Because of our size and location, we also strive to be a central hub where people can gather, talk about art and ideas, make art in the Martin ArtQuest Gallery, and just enjoy themselves. We are also interested in doing anything we can to support our colleagues and help make connections within the community. Accessibility is really important to us, and we want to be welcoming to everyone.
TNE: Where else can we find inspiring collections of art, locally?
KD: The Fisk galleries are always doing wonderful things, especially since sharing the Alfred Stieglitz Collection with The Crystal Bridges Museum of American Art in Arkansas. They now have gallery space they can program, and Jamaal Sheats and Nikoo Paydar are doing great work. Right now, there is an exhibition featuring Fisk alum, which of course is an impressive group, and another with current artists from North Nashville.
The galleries, Zeitgeist and David Lusk among others, are always showing interesting and high-quality work. Across the street from those galleries in Wedgewood Houston is the Packing Plant, where you will see something new and perhaps unexpected — not necessarily recognizable names.
And there is a thriving mural and public art scene now; you don’t have to go to a museum or gallery to see art.
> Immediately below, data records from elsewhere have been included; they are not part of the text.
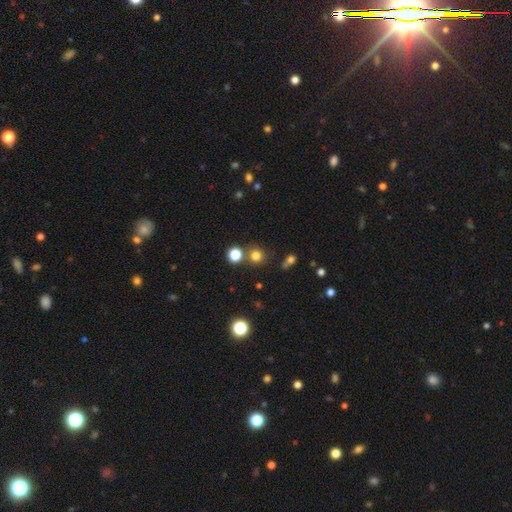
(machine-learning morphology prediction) type=smooth (77%); roundness=round (92%); merging=none (75%).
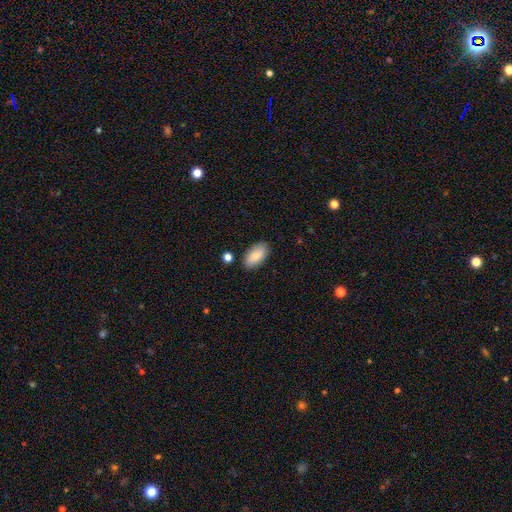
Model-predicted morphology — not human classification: Smooth or featured?
  - smooth: 85% *
  - featured or disk: 9%
  - star or artifact: 6%
How rounded?
  - in between: 94% *
  - cigar-shaped: 4%
  - round: 3%
Merging?
  - none: 84% *
  - minor disturbance: 11%
  - merger: 3%
  - major disturbance: 2%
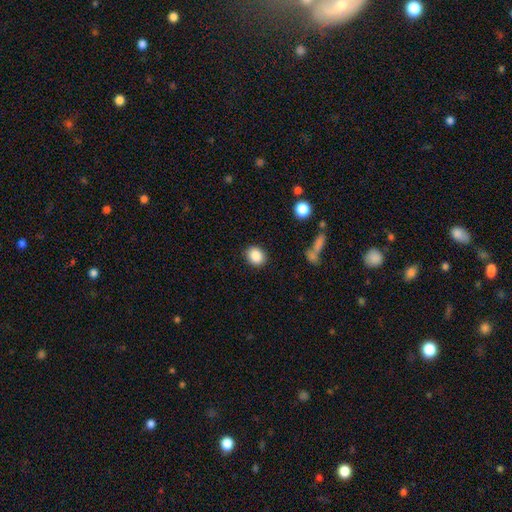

It seems to be all around us.
TNE: Which is your favorite Nashville cultural institution?
KD: Aside from the Frist? That is a hard one, but I will have to say the Fisk University Art Galleries, again. It holds such a rich history and collection. For example. The original plates for W.E.B Du Bois’ seminal work The Souls of Black Folks are currently on view, which gave me chills when I first saw them. Cheekwood is my favorite place to go with my family.
TNE: What events are you looking forward to?
KD: Well, I get to go to Cuba on Wednesday to see the Havana Biennial, so that is going to be really cool. Looking a little further out, I am really excited about the recently announced Tennessee Triennial for Contemporary Art that will take place in 2021 with exhibitions in Nashville, Memphis, Chattanooga and Knoxville. This will be a big deal. And, of course, the Frida Kahlo exhibition that opens here at the Frist on May 24. I am definitely looking forward to that.
TNE: And what can we expect from that exhibition?
KD: It is a traveling exhibition that comes from the Jacques and Natasha Gelman Collection; they lived in Mexico in the mid-20th century and became friends with many of the artists working there at the time. They acquired most of the works directly from the artists. The exhibition includes several of Frida Kahlo’s self-portraits, which is she is well-known and loved for, as well as works by her husband, Diego Rivera (including a great portrait of Natasha), and other notable modern Mexican artists. Photographs of Frida and reproductions of her distinctive clothes and accessories will give us a better sense of her as a person, too.
TNE: What exhibitions are you currently working on?
KD: [Opening in August], Murals of North Nashville Now, will feature a selection of new generation artists who are making public art and living, working or studying in the historically African American part of our city, which is having an artistic moment right now. This fall, I am overseeing a presentation of the Native Women Artists, which is intimidating because I am not yet familiar with the material, but I am looking forward to the opportunity to learn. In the spring of 2020, I will work with Jamaal Sheats to co-present an exhibition of Terry Atkins, a sculptor, filmmaker and musician who graduated from Fisk in the 1970s. I am also in the research stages of an exhibition on collage in contemporary art and exploring the idea of a project devoted to the local fashion and design scene. Lots going on!